Comparing folder structure in two environments

CodeMonkey1313 picture CodeMonkey1313 · Jun 16, 2009 · Viewed 17.2k times · Source

Are there any good tools for comparing two folder structures (files included) between two environments?

i.e. comparing a dev computer with production

Edit:

A note on some lessons learned: dir /s /o:N >> output.txt works well in conjunction with a text comparison tool (I used WinMerge), but the filesystem does appear to matter. NTFS against FAT32 doesn't work well, as one scans the folders in reverse alphabetical order, and the other doesn't. To solve this issue, I copied the files from the FAT32 to an NTFS drive.

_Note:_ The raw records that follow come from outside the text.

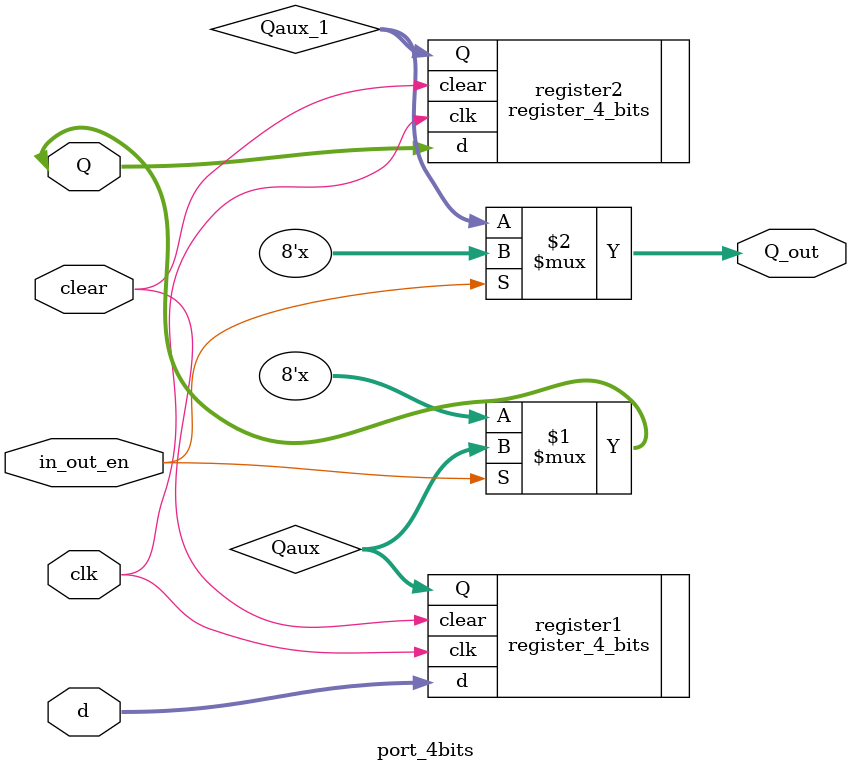
<source format=v>
module port_4bits(
	input clk, 
	input clear, 
	input in_out_en,
	input [7:0] d, 
	output [7:0] Q_out,
	inout [7:0] Q 
);
wire [7:0] Qaux;
wire [7:0] Qaux_1;
register_4_bits register1 (
    .clk        (clk                  ),
    .clear      (clear                ),
    .d          (d                    ),
	 .Q          (Qaux                 )
);

register_4_bits register2 (
    .clk        (clk                  ),
    .clear      (clear                ),
    .d          (Q                    ),
	 .Q          (Qaux_1               )
);
assign Q = in_out_en ? Qaux : 8'bZZZZZZZZ;
assign Q_out = in_out_en ? 8'bZZZZZZZZ : Qaux_1;
endmodule
</source>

Also, DiffMerge is nice, but slow. It actually hung when run on the server (that's where I had access to both sets of files) to a point that I had to force a quit.

I'm sure others have thoughts on doing this with *NIX. Probably a similar technique like ls -alR > output

It's still pretty manual, but it works well.

Just keep in mind that the times on the folders will more than likely be different, so you may want to use a regex to replace them and make them more consistent, since that's fairly benign (I used [\d]{2}/[\d]{2}/[\d]{4}[\s]*[\d]{2}\:[\d]{2}\sAM[\s]*\<DIR\> and [\d]{2}/[\d]{2}/[\d]{4}[\s]*[\d]{2}\:[\d]{2}\sPM[\s]*\<DIR\>).